**WHAT NEEDS TO BE DONE:** Search the entries below. Return every line that has "Возврат" in it.

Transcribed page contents
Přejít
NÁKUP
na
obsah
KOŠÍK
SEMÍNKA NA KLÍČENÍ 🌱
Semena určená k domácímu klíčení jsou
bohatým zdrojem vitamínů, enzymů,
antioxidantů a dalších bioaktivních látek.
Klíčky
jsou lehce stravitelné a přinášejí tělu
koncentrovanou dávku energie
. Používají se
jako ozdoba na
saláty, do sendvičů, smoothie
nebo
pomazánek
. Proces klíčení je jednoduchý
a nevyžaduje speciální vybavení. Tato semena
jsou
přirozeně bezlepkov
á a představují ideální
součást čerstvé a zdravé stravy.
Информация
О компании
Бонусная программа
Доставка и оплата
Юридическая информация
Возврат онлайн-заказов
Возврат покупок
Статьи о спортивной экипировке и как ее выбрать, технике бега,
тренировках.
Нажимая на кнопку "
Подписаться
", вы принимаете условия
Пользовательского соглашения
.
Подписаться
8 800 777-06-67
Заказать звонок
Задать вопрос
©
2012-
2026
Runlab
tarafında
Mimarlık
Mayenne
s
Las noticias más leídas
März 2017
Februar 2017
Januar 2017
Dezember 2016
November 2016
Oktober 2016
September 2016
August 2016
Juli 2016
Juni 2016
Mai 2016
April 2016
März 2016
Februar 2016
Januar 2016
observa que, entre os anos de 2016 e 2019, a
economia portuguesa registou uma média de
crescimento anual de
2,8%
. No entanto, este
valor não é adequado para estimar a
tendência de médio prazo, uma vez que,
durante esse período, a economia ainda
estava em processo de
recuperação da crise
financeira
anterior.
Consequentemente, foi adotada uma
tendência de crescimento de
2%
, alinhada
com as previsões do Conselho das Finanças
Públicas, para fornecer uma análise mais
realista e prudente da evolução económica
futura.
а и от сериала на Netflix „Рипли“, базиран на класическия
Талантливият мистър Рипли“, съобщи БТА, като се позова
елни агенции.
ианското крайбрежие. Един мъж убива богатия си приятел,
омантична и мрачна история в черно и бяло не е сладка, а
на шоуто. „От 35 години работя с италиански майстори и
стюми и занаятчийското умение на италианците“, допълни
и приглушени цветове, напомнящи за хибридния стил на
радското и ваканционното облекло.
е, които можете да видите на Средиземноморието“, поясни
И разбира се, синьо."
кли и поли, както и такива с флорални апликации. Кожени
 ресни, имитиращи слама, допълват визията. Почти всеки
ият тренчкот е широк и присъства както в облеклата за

**RESPONSE:**
Возврат онлайн-заказов
Возврат покупок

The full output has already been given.